Reproduce word for word everything in the introduction below from "Why fiction? Because" down to "to come inside.".
*** Opening of Page text ***
Introduction: Begin Again
Begin again... a man with so many secrets. The legacy goes back to past generations and forward to current and emerging generations.
Respect for their elders past, present, and emerging... the usual mantra at the beginning of every public event in Canberra Australia, where I live. We recognize that we are on Ngunnawal land and extend our respect to their elders... Respect for elders is fundamental to the Aboriginal cultures of Australia, extending back over 65,000 years.
When I was growing up there was no respect for elders in our family. My mother complained about lack of love from her own mother and disgust for her stepfather. My father said nothing at all about his birth family. He covered up his past.
Life Expectancy is fiction based on events in the life of my father, W. Lon Hutchison. The only clues about his life are documented intersections with the United States legal system. I have followed those clues to come closer to someone I never knew, although I lived in the same house with him for eighteen years.
Runaway, riding the rails, vagrancy, drugs, jail, mental illness, Christian Science, successful businessman, blackmail - Life Expectancy is a story that expands on being human.
Through fiction I propose to reconcile my family with forgiveness for future generations. Too late for my brother, who was clipped by a bus while waiting for a traffic light on a corner in Mazatlan, Mexico in 2014. He hit the ground, (wearing no helmet), and died almost instantly. And for my sister who never forgave me, for what I don’t know, but refused to see me when I was visiting Kansas City in 2016. She died some months later of cancer, but she would not talk with me about her illness or anything else.
Why fiction? Because a different truth lies in stories where point of view is acknowledged, where readers can draw their own conclusions and think about what happened or might have happened.
An introduction welcomes a guest at the door, rather expected or not, invites that person inside, and ensures that she or he feels welcome and is glad they stopped by.
I invite you in with the words, come home, come home, it’s supper time.. Words my mother called out, standing at the front door, while we children continued playing in the street, well past sunset. We would resist her call, but finally we had to come inside.
I resisted sharing this story, but eventually we all have to come home, come home for supper time. Now let us sit down together.
*** Close of Page text ***
*** Opening of Entries provided ***
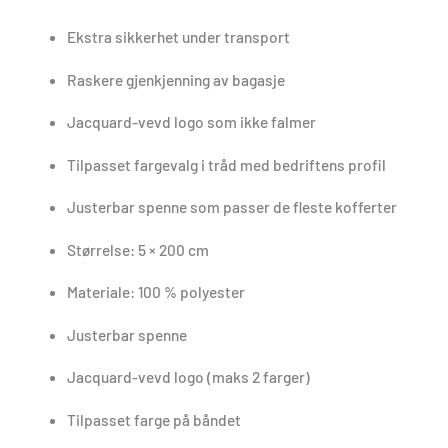
Ekstra sikkerhet under transport
Raskere gjenkjenning av bagasje
Jacquard-vevd logo som ikke falmer
Tilpasset fargevalg i tråd med bedriftens profil
Justerbar spenne som passer de fleste kofferter
Størrelse: 5 × 200 cm
Materiale: 100 % polyester
Justerbar spenne
Jacquard-vevd logo (maks 2 farger)
Tilpasset farge på båndet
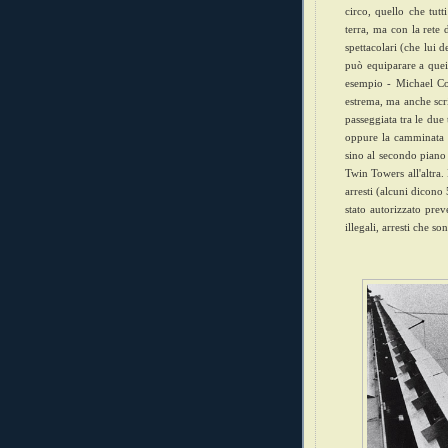
circo, quello che tut
terra, ma con la rete 
spettacolari (che lui 
può equiparare a quei
esempio - Michael Co
estrema, ma anche scri
passeggiata tra le due 
oppure la camminata 
sino al secondo piano 
Twin Towers all'altra
arresti (alcuni dicono
stato autorizzato pre
illegali, arresti che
*** Close of Entries provided ***
**Solved exercise**
Why fiction? Because a different truth lies in stories where point of view is acknowledged, where readers can draw their own conclusions and think about what happened or might have happened.
An introduction welcomes a guest at the door, rather expected or not, invites that person inside, and ensures that she or he feels welcome and is glad they stopped by.
I invite you in with the words, come home, come home, it’s supper time.. Words my mother called out, standing at the front door, while we children continued playing in the street, well past sunset. We would resist her call, but finally we had to come inside.